The (S) isomer (diastereomer SCH534128) is the pharmacologically active form, which inhibits the NS3 protease of the hepatitis C virus by a factor of 41 to 130 times more than the (R) isomer (diastereomer SCH534129). In-vitro studies indicate that both forms mutually merge (epimerize) in the plasma. In vivo, depending on the species, there are different equilibria of the plasma levels (e.g. the ratio SCH534128: SCH534129 in equilibrium in mice is approx. 1.2: 1, in rats approx. 1: 1, in monkeys approx. 1: 5 .9 and in humans approx. 2.2: 1).
Boceprevir is an amorphous powder that is difficult to wet with water and which also dissolves poorly in water. Since boceprevir does not form ionic forms, its solubility is pH independent. Boceprevir is readily soluble in methanol , ethanol and isopropanol .
Early benefit assessment
In the context of Section 35a SGB V ( AMNOG ) ( early benefit assessment ), the Federal Joint Committee (G-BA) in 2012 saw an indication of a non-quantifiable additional benefit for boceprevir compared to the ACT, both for therapy-naive and therapy-experienced patients. It did not follow the previous assessment by the Institute for Quality and Efficiency in Health Care (IQWiG) , which saw an additional benefit only for some of the patient groups examined.
swell
- Information on Victrelis on the European Medicines Agency website
Individual evidence
- ↑ a b Assessment report, Victrelis (PDF; 1.9 MB), Committee for Medicinal Products for Human Use , August 3, 2011.

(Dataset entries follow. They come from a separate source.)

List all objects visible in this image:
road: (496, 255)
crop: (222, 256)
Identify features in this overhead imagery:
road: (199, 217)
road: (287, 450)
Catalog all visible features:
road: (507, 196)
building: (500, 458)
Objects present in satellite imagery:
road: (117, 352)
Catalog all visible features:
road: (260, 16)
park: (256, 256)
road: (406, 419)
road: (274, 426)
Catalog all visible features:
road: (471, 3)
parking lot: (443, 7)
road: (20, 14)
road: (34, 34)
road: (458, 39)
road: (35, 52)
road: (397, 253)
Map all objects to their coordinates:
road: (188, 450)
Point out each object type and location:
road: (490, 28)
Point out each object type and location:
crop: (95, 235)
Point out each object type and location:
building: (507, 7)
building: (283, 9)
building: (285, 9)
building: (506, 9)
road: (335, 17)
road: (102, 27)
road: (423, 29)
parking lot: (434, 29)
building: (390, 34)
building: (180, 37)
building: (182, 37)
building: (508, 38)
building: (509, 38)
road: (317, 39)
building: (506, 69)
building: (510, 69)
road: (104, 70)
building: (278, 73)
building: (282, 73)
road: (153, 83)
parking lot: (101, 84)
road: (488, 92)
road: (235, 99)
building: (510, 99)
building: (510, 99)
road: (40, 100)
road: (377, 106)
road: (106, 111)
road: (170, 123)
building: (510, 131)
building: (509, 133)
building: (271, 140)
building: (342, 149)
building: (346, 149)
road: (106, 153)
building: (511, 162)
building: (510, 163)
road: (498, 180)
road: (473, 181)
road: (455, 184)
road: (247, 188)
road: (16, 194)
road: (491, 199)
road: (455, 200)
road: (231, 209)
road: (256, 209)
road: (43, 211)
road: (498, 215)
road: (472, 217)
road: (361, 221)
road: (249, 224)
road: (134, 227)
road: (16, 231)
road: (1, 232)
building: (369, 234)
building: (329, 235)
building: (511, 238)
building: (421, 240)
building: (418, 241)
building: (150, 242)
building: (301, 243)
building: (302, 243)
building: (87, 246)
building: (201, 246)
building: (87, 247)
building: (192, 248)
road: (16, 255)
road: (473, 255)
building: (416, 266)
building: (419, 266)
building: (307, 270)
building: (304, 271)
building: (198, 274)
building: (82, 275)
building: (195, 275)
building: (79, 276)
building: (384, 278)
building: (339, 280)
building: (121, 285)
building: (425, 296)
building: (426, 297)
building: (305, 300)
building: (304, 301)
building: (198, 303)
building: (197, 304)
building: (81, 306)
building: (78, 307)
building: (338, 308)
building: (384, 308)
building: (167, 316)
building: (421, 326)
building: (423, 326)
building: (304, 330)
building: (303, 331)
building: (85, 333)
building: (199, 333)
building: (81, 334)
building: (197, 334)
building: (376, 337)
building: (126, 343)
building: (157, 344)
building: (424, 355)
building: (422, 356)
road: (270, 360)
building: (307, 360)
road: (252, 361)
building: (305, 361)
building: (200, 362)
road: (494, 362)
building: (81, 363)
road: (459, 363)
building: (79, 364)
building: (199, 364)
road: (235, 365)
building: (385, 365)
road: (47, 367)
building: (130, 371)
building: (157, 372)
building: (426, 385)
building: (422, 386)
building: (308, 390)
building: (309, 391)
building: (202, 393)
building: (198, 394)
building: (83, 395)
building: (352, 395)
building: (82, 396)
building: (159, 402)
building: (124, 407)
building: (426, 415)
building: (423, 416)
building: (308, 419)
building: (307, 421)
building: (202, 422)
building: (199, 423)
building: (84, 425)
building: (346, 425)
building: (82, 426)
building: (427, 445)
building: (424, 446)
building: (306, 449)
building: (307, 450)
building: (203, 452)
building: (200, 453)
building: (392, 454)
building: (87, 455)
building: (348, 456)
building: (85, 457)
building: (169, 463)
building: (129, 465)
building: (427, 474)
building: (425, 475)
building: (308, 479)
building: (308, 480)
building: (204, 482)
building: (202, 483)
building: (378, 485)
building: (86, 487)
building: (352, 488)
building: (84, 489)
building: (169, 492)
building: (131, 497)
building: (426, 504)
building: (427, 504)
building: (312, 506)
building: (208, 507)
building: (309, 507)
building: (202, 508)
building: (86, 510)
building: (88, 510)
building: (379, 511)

- ↑ American specialist information on Victrelis, May 2005. ( Memento of the original from November 12, 2011 in the Internet Archive ) Info: The archive link has been inserted automatically and has not yet been checked. Please check the original and archive link according to the instructions and then remove this notice. (English; PDF; 444 kB).
- ↑ This substance has either not yet been classified with regard to its hazardousness or a reliable and citable source has not yet been found.
- ↑ http://blogs.wsj.com/pharmalot/2015/01/21/merck-will-no-longer-sell-its-victrelis-hepatitis-c-drug-in-the-us/ .
- ↑ Entry on boceprevir. In: Römpp Online . Georg Thieme Verlag, accessed on June 27, 2019.
- ↑ Rote-Hand-Brief dated February 23, 2012 on possible drug interactions (PDF; 120 kB) retrieved from the website of the Drugs Commission of the German Medical Association (AkdÄ).
- ↑ Health Canada: Summary Basis of Decision (SBD) for VICTRELIS ( Memento of the original from January 11, 2013 in the Internet Archive ) Info: The archive link was inserted automatically and has not yet been checked. Please check the original and archive link according to the instructions and then remove this notice. , Judgment by the Canadian Authority for the Decree 22nd 2011 approval decision.
- ↑ Information archive | Early benefit assessment (§ 35a SGB V) , website of the Federal Joint Committee (G-BA).
- ↑ Resolution: Reference to an additional benefit of boceprevir (PDF; 307 kB), Federal Joint Committee (G-BA).
- ↑ boceprevir: indication of added benefit for certain patients ; Accessed March 26, 2020.